* **DOCUMENT EXCERPT**:
----
This Saturday (7 March 2020), so long as gales, floods and coronavirus don’t cause it to be cancelled, I’ll have the privilege of coxing the legend that is Pauline Rayner at the 80th Women’s Eights Head of the River Race, just a few weeks before her 80th birthday. Many happy returns to both of them.
I’ve coxed Pauline at the Women’s Head several times before but we’re a bit under-practised this year as a crew, so we’ll be relying heavily on past experience. Fortunately, she has more of than that anyone else in the race, having first taken part in it 66 years ago in 1954 at the tender age of 13. She hasn’t competed in EVERY race since then, but she has done most of them, much as the event has had a few years off since it first took place in 1927.
Since then, a few things have changed, of course: wooden boats have been replaced with composite hulls (we’ll be rowing in the Maurice Rayner, named after her late husband, a London RC man), blades are carbon cleavers not wooden ‘pencils’, and she’ll be wearing various technical fabrics rather than cotton shorts and a knitted jumper.
But one thing that remains the same is the cameraderie in crews, and Pauline’s pivotal role in getting people together. In the the course of researching the history of GB women’s rowing for the ‘year-by-year’ and ‘people’ pages elsewhere on this site, no end of people have told me how they went along to Thames RC and the first (and sometimes the only) person who welcomed them there was Pauline. So it’s fitting that this year’s crew is very much a ‘friendship grouping’ and we’re racing as a composite because we’re as fiercely loyal to our clubs as we are to her.
It’ll be my 24th race: I just hope I’ll still be doing it when I’m 80 too.
----
Collected data
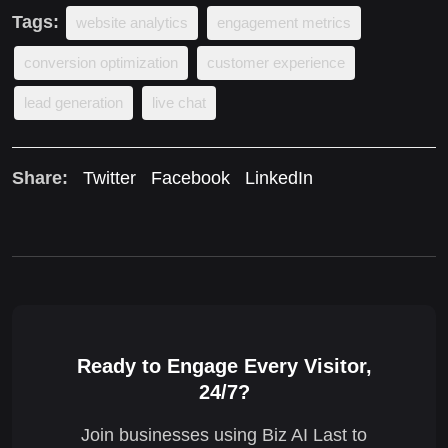
Tags:
website analytics
engagement metrics
conversion optimization
customer experience
lead generation
live chat
Share:
Twitter
Facebook
LinkedIn
Ready to Engage Every Visitor,
24/7?
Join businesses using Biz AI Last to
----
* **YOUR INSTRUCTIONS**: Please output the passage about coxing Pauline Rayner word for word, starting at "This Saturday (7" and ending at "both of them.". The items are separate material, unrelated to the text about coxing Pauline Rayner.

* **EXERCISE OUTPUT**:
This Saturday (7 March 2020), so long as gales, floods and coronavirus don’t cause it to be cancelled, I’ll have the privilege of coxing the legend that is Pauline Rayner at the 80th Women’s Eights Head of the River Race, just a few weeks before her 80th birthday. Many happy returns to both of them.